千束の言葉通り、たきなはほぼ100%と言える程の命中率だった。

 

「菫は、構えてから撃つまでがすっごい速かったね〜!」

 

「そうですね。コツはなにかありますか!?」

 

向上心があるのだろう。たきなは真剣な顔で、真っ直ぐ私の目を見つめてくる。コミュ障気味な私は少し恥ずかしくなって目を逸らす。

 

「えっと......そう、ですね......私は撃つ時、だいたい目視で狙いを定めてすぐ姿勢を安定させながらしてますね......。」

 

ちゃんとした返答になっているかは怪しいが、私はそう言った。

 

 

「つまり…私たちが銃を構えてからやる事を菫は、銃を抜きながらやっているという事ですか?」

 

「は、はい……だいたいそんな感じ……です。

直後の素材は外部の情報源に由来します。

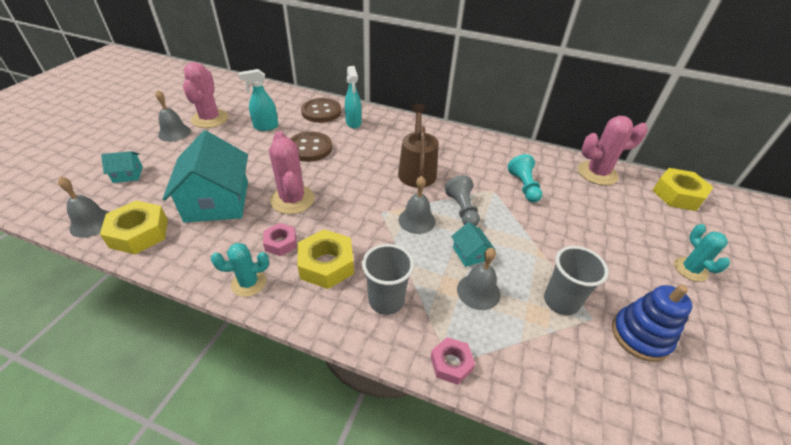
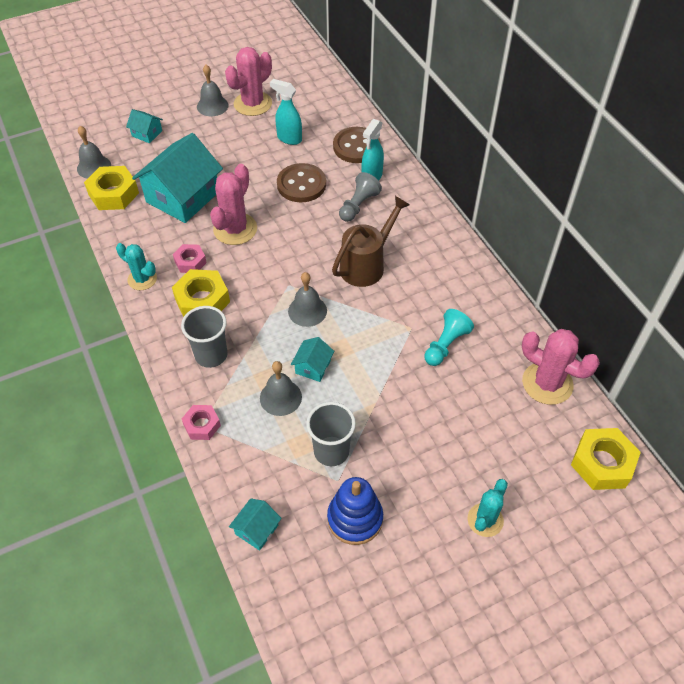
camera: 45 degrees right, 10 degrees up
grey pawn [445,175,480,226] -> grey pawn moved to [339,172,382,222]
none -> turquoise house [229,498,282,550]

」

 

「わぁ〜!すげ〜!!さっすが菫〜!!」

何がさすがなんだろう......?会ったばっかりなのに。

 

「体幹と射撃技術の高さ、敏捷性が無いと出来ないはずですから……誰にでもできる訳では無さそうですね......。」

 

たきなはたきなで私の技術分析みたいな事をしている。

 

「あの……おふたりは私の事をどのくらい聞いていますか?」

 

私が今1番気になっていた疑問をぶつける。

 

「京都支部に居たという事と、菫自身の課題、この二つしか聞いていないですよ。」

 

―――大丈夫だよね……。あの事は知らないよね……?

 

「あ〜!!そうだった!菫の悩みに応えてあげないと〜!」

 

千束は自分の銃を手に取り、中の弾を取り出した。

 

「これ見て気づく事ない〜??」

 

千束が私に見せた銃弾は確かに普通のものと違うようだった。先端が何故か赤色だった。

 

「あの……この弾は一体……?」

 

私がそう尋ねると、千束はにひっ、 と笑う。

 

「これはね〜?"非殺傷弾"だよ。」

 

"非殺傷弾"?そんなものが本当に……?だって、銃って人を……

 

困惑する私に、千束は言う。

 

「さっきみたいにこの弾で的に撃ってみて〜。撃ち方はちょっと工夫がいるけど……それはまた後でいいからさ〜!」

 

自分の心拍数がちょっと上がったのを感じる。本当に人を傷つけなくて済むなら、これが成功すれば……!

 

私は、自分を落ち着けるように1度大きく深呼吸をし、位置につく。目線と射線を一致させるように銃身を正面に持ってくる。

 

保護メガネの少し先、銃声とともに赤が花開くように煙が舞う。人の返り血なんかしか見てこなかった私にはその煙がどの赤よりも美しく見えた。